GIVEN PASSAGE:
--*--

1. What were you like as a child- Who are you today?

As a child, I was always very curious, inquisitive and adventurous. My first venture was when I was 7 years old. I set up a lemonade stand – but when no one bought my lemonade, I put on my roller skates and created a door-to-door lemonade service. It worked beautifully, as no one could say no to a 7-year old selling lemonade door-to-door on a hot summer day.

I hope I have that same sense of boldness and adventurousness today. I love social entrepreneurship- the idea of using my business to do something good for the world. I love exploring new ideas and places, and constantly learning- whether that’s through the company I start, my meditation practice or surfing.

I believe you can do anything you put your mind to. Don’t overthink the solution– just get out there and create something, experiment and prototype. Then refine your solution along the way-but take that first step, which is always the most difficult. Measure yourself not necessarily by the outcomes at first, but by how quickly you’re learning along the way so you can ultimately create the best solution.

Also, I believe it’s really important to be rooted in your purpose. It’s so easy to get distracted as you’re trying something new, so make sure you stay true to why you are solving this problem in the first place and how it aligns with your values.


Because when you truly believe in something, as Paulo Coehlo says, “the entire universe will conspire in helping you to achieve it.”

2. Your life’s work?

My turning point was in 2002, a few years after I graduated from college. I read an article in The New York Times that changed my life. The article was about the AIDS epidemic in China, where millions of farmers had contracted HIV through selling their blood. This was a huge campaign in which everyone’s blood was collected and pooled together. The plasma was then separated and the remaining red blood cells were re-injected into the people’s bodies with the belief that they would regenerate blood more quickly. In many of the villages, 60-80% of the adult population became HIV positive.

--*--

APPLY WHAT YOU READ:
- A) Say whether each statement agrees with the interview excerpt, answering yes or no and quoting the deciding words: (i) The narrator's first venture came at age 7. (ii) The narrator's turning point came while still in college. (iii) The article that changed the narrator's life ran in The New York Times.
- B) Answer these questions from the interview excerpt:
(i) What did the narrator put on to start the door-to-door lemonade service?
(ii) Through which three things does the narrator mention constantly learning?
(iii) In many of the villages, what share of the adult population became HIV positive?
The lines are not needed for this work.

(Dataset entries)

--*--

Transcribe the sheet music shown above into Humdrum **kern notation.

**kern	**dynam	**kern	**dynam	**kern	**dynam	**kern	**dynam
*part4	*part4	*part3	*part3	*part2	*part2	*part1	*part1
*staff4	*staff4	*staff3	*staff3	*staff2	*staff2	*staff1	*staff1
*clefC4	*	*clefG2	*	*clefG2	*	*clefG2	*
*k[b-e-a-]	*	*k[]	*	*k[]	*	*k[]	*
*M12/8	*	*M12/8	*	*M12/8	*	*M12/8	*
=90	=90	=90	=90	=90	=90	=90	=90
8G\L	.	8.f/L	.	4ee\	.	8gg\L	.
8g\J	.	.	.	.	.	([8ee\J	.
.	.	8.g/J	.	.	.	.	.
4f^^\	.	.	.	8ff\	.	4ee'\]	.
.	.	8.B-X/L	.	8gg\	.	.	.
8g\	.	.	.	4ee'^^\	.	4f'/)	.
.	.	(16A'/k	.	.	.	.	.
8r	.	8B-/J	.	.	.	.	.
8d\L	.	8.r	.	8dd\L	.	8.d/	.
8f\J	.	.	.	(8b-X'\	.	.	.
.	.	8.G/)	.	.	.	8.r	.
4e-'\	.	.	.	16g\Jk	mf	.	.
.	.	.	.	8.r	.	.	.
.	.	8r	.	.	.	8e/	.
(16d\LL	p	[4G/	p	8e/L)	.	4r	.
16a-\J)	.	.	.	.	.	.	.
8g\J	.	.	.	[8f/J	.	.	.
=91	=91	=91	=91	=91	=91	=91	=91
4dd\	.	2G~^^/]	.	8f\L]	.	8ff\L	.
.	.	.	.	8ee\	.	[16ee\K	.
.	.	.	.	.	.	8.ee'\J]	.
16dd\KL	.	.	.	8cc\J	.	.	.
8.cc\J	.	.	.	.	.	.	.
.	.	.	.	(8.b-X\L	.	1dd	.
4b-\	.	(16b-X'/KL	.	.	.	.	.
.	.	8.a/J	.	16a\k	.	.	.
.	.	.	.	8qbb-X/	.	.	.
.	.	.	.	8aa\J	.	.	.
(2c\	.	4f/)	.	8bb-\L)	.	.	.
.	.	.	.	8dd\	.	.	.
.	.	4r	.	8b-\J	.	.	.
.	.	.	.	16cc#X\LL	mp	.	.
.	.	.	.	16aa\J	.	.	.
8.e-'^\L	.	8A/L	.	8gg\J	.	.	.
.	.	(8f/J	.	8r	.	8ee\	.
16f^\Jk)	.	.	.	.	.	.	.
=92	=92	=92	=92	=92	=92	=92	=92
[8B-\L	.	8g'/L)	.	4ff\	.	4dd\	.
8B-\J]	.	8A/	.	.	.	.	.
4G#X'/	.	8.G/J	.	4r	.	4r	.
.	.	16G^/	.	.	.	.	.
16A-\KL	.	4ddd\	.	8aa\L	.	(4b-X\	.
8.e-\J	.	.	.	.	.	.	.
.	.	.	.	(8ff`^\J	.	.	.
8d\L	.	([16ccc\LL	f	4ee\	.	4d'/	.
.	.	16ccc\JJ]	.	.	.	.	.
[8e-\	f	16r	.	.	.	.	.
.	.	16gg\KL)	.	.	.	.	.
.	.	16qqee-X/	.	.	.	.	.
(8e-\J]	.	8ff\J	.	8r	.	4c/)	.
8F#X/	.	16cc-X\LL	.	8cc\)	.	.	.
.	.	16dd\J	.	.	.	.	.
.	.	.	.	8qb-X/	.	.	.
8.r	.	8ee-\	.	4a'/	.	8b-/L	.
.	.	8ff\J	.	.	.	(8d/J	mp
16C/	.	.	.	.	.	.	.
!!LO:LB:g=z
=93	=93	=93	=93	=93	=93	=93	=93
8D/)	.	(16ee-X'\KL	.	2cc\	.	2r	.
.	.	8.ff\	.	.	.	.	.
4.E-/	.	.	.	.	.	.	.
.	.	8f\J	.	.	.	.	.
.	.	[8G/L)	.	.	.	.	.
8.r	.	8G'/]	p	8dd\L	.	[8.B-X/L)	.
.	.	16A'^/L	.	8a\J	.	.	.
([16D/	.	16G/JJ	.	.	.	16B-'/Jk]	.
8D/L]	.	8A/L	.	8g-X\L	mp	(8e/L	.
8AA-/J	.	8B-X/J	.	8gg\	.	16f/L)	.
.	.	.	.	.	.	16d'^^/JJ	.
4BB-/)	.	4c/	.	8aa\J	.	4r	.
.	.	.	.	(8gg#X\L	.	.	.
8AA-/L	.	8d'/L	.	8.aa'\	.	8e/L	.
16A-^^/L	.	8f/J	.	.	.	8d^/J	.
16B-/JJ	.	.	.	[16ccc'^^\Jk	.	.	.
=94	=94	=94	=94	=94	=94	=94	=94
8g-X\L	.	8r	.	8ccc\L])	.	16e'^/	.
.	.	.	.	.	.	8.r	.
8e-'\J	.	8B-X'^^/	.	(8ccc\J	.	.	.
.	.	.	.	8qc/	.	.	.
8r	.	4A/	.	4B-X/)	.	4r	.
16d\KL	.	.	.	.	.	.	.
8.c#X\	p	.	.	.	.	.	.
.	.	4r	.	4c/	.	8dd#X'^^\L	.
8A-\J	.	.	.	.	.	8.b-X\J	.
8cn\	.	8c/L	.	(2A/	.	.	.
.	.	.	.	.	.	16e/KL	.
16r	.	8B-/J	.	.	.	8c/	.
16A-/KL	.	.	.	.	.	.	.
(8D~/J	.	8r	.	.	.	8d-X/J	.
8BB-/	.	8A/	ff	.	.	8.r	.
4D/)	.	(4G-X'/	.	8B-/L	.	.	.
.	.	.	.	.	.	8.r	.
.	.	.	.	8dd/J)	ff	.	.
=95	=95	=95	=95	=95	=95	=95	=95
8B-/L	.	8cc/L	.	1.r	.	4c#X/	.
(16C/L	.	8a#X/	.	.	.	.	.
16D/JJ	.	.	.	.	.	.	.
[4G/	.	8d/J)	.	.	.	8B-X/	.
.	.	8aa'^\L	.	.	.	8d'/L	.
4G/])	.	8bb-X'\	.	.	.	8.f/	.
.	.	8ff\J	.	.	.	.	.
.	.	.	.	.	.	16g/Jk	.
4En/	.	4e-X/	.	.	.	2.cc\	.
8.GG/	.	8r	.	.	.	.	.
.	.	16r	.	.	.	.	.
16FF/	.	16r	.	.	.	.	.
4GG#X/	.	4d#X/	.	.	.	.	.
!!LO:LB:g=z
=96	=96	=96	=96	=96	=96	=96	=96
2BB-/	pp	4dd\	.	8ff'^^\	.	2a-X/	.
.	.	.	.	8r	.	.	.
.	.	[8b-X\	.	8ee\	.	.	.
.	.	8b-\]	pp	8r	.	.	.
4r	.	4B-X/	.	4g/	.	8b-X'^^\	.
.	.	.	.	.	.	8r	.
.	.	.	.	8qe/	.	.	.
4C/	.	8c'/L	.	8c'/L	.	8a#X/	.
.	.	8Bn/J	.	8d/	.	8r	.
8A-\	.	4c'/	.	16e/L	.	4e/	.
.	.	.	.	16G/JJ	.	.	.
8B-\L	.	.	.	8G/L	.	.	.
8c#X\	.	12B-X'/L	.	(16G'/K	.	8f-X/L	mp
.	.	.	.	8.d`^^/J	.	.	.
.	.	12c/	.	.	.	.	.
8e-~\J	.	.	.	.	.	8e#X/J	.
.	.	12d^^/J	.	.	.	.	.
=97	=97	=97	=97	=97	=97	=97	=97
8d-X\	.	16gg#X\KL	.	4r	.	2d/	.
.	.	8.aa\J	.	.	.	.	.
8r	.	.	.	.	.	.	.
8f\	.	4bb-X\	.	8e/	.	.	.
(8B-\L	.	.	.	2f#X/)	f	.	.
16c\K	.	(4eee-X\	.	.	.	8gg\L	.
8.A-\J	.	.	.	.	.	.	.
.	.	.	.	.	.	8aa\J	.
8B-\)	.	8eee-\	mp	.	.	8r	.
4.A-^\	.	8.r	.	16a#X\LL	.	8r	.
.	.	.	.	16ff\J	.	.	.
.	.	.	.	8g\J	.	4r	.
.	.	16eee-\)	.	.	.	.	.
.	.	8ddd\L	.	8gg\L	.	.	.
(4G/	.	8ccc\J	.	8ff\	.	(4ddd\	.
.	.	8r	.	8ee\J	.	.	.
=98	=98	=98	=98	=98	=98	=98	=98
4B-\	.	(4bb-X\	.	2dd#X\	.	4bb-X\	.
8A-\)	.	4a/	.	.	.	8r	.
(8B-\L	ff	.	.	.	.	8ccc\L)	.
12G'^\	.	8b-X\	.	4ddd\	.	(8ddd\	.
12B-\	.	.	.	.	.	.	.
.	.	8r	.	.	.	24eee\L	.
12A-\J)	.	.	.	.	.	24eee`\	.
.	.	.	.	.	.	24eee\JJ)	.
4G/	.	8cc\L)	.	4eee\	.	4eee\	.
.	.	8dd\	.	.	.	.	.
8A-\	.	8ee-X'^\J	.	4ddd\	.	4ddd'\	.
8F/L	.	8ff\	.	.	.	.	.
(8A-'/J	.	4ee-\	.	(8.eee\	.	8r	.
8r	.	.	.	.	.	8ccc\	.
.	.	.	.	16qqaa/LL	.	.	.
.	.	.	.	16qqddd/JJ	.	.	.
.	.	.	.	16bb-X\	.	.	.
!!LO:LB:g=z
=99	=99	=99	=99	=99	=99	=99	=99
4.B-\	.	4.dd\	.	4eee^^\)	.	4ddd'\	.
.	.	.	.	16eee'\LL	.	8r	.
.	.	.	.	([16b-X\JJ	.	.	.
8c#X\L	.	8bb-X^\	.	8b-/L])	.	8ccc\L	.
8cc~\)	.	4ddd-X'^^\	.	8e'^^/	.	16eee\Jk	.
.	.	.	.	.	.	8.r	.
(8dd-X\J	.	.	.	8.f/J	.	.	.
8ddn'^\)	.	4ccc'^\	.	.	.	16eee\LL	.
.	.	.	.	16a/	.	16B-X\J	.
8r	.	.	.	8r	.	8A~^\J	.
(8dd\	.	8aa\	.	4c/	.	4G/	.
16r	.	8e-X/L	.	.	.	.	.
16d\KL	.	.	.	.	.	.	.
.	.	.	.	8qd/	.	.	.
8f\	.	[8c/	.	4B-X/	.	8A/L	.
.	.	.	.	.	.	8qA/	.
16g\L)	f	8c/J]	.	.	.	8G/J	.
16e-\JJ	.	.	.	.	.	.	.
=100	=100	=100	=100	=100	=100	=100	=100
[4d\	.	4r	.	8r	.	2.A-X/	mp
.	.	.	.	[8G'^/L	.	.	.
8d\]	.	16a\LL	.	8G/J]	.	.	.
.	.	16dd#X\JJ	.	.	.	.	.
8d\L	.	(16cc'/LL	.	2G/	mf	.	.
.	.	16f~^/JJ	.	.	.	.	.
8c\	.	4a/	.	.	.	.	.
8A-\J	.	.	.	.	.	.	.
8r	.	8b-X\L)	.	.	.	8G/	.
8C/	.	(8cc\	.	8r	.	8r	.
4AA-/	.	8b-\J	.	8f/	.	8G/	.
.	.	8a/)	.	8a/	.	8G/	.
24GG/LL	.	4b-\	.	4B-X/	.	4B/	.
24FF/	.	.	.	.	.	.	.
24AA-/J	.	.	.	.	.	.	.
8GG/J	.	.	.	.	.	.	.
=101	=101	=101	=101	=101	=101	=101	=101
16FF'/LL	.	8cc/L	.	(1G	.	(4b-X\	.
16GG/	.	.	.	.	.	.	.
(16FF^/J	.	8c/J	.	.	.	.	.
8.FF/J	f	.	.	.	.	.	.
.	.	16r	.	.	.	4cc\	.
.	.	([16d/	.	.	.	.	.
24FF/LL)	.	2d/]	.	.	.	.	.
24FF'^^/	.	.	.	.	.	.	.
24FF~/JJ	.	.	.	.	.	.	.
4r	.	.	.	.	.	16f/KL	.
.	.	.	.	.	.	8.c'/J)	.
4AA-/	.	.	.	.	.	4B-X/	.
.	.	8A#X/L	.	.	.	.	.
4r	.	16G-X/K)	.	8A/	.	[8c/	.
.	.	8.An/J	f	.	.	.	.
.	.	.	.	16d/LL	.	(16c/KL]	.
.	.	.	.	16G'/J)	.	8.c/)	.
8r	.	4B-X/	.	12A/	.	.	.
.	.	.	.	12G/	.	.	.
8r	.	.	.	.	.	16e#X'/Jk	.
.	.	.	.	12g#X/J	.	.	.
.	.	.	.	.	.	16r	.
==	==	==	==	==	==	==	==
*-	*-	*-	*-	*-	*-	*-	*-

--*--

RESPONSES:
- A)
(i) Yes: "My first venture was when I was 7 years old."
(ii) No: "My turning point was in 2002, a few years after I graduated from college."
(iii) Yes: "I read an article in The New York Times that changed my life."

- B)
(i) Roller skates.
(ii) The company the narrator starts, a meditation practice, and surfing.
(iii) 60-80%.